Ebeveynlerin bile bebeğin altını değiştirmeden önce izin istemesi gerektiğini söyleyen Avustralyalı cinsellik eğitimcisi Deanne Carson, canlı yayında yaptığı o konuşmada “rıza” kavramının önemine dikkat çekiyor ve bunu öğretmek için bebeklikten itibaren eğitmek gerektiğini söylüyor.
Yasemin Akyol Başar’ın Serbestiyet’te yer alan yazısı şöyle:
“Giyinip, süslenmişsiniz.
Dışarıda yürüyorsunuz ya da bir restoranda arkadaşlarınızla sohbet ediyorsunuz.
Biri geldi, ‘Şaaappp!’ diye bir öpücük kondurdu yanağınıza.
Birkaç dakika sonra başkası önce başınızı okşadı, yanağınızdan ‘fıstık’ diyerek makas aldı. Sıkıştırıp sıkıştırıp öptü ve bu arada siz de elinizle itirmeye çalıştınız, anlamadı. ‘Çok tatlısın ama sennnn’ diye de üsteledi! Hadi bir güzellik yapıp ‘Maşallah!’ demeyi de unutmadı size.
Olmadı değil mi?
Olmaz tabii, saçma.
Hadi tam adını da koyalım; düpedüz taciz bu!
Peki bebeğe/çocuğa yaparken neden normal oluyor bu davranışlar?
Öpmeyin efendim!

=== Yapılacak alıştırmalar ===
A – Çalışma metninde tek tırnak içinde aktarılan bütün sözleri metindeki sırasıyla yazın.
B – Çalışma metninde "Birkaç dakika sonra başkası" diye başlayan paragrafı temel bilgilerini koruyarak kısa bir liste hâlinde yeniden yazın.
Bundan sonraki malzeme başka bir kaynaktan alınmıştır.

=== Veri bölümü ===
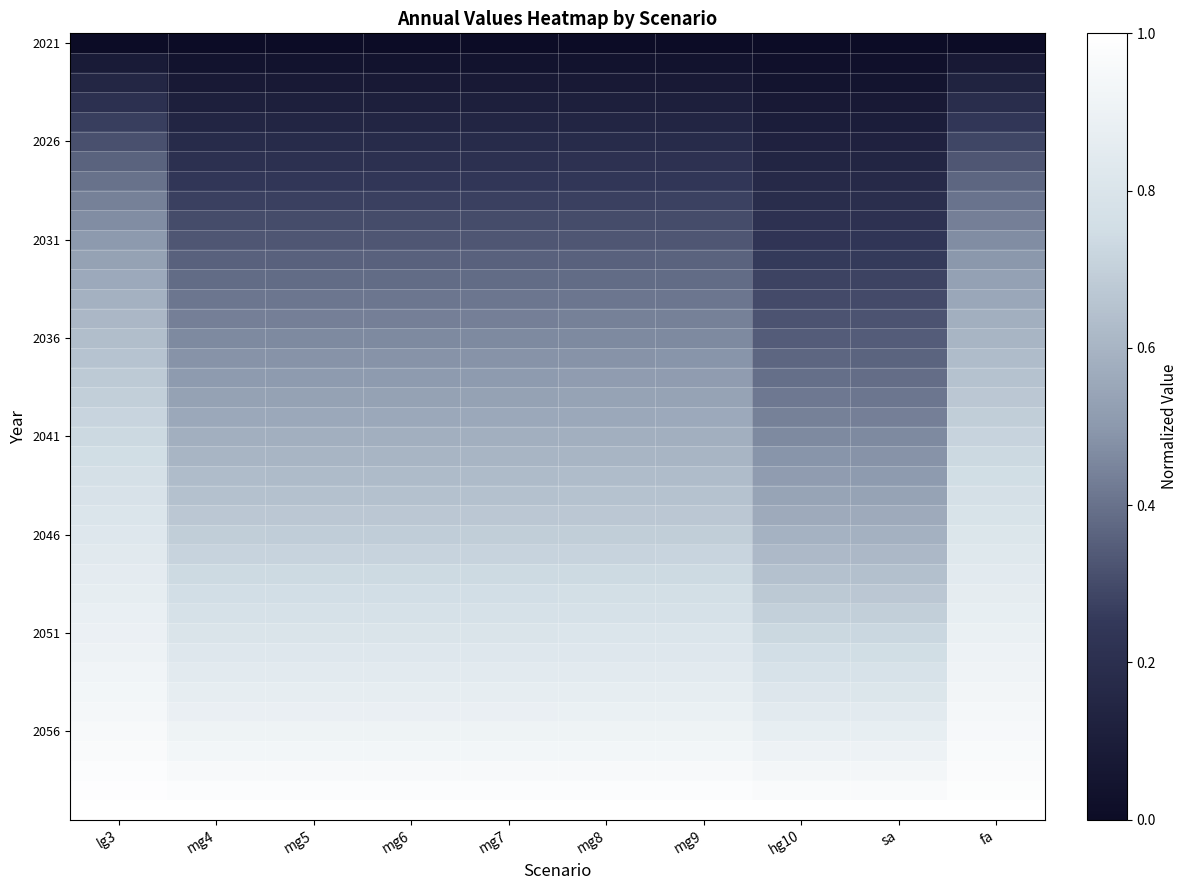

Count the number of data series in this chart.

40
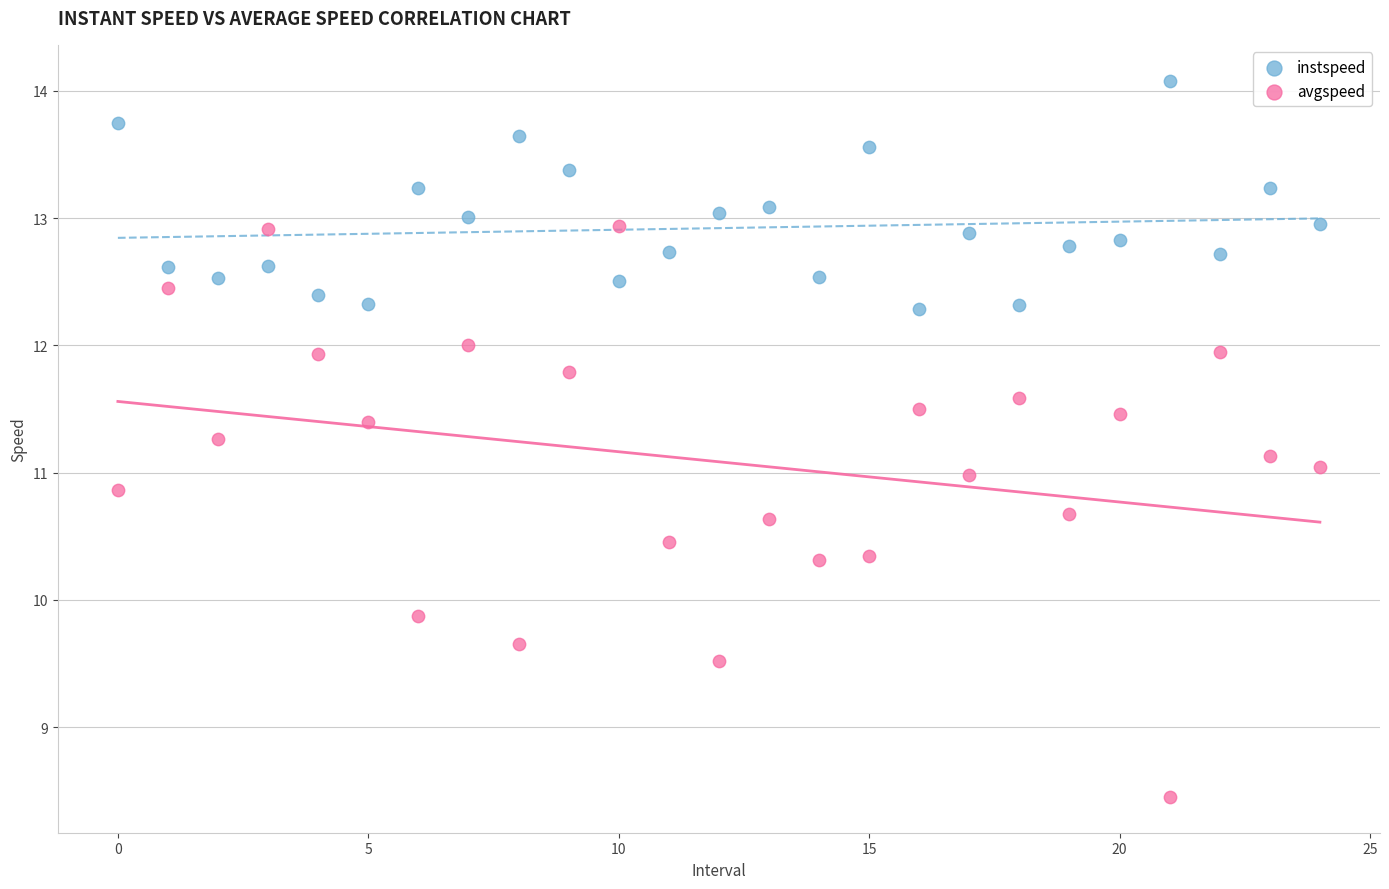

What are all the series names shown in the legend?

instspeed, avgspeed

=== Görevlere göre yanıtlar ===
A –
- 'Şaaappp!'
- 'fıstık'
- 'Çok tatlısın ama sennnn'
- 'Maşallah!'

B –
Birkaç dakika sonra başka biri:
- başınızı okşadı, "fıstık" diyerek yanağınızdan makas aldı;
- sıkıştırıp öptü, elinizle itmeye çalışmanızı anlamadı;
- "Çok tatlısın" diye üsteledi ve "Maşallah!" demeyi de unutmadı.